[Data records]
BEGIN

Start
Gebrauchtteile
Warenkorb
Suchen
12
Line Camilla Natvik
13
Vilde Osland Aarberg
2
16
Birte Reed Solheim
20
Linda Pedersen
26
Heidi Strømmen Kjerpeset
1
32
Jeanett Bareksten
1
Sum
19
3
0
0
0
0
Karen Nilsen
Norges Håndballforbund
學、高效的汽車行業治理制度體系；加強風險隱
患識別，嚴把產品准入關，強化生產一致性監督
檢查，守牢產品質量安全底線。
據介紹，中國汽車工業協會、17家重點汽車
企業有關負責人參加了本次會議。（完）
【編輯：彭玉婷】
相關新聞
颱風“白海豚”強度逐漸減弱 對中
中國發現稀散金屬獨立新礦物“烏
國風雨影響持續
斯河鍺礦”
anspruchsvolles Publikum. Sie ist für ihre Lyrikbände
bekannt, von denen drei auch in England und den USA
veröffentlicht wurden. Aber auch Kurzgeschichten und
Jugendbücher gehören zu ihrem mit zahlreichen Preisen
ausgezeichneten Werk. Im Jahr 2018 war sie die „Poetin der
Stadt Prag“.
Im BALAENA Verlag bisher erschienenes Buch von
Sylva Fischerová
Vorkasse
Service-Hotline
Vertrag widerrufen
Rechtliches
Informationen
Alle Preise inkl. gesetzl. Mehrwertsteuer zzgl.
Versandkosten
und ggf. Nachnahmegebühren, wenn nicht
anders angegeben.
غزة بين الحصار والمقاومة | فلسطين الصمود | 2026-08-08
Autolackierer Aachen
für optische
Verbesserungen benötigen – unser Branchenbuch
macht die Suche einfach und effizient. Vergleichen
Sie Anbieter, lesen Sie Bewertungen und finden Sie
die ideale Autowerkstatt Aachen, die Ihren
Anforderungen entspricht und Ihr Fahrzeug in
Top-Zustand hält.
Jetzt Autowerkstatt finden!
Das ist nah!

END

**Required action**
Reproduce the material word for word from its first line through the line containing "veröffentlicht wurden. Aber", including both of those lines.

**Response below**
Start
Gebrauchtteile
Warenkorb
Suchen
12
Line Camilla Natvik
13
Vilde Osland Aarberg
2
16
Birte Reed Solheim
20
Linda Pedersen
26
Heidi Strømmen Kjerpeset
1
32
Jeanett Bareksten
1
Sum
19
3
0
0
0
0
Karen Nilsen
Norges Håndballforbund
學、高效的汽車行業治理制度體系；加強風險隱
患識別，嚴把產品准入關，強化生產一致性監督
檢查，守牢產品質量安全底線。
據介紹，中國汽車工業協會、17家重點汽車
企業有關負責人參加了本次會議。（完）
【編輯：彭玉婷】
相關新聞
颱風“白海豚”強度逐漸減弱 對中
中國發現稀散金屬獨立新礦物“烏
國風雨影響持續
斯河鍺礦”
anspruchsvolles Publikum. Sie ist für ihre Lyrikbände
bekannt, von denen drei auch in England und den USA
veröffentlicht wurden. Aber auch Kurzgeschichten und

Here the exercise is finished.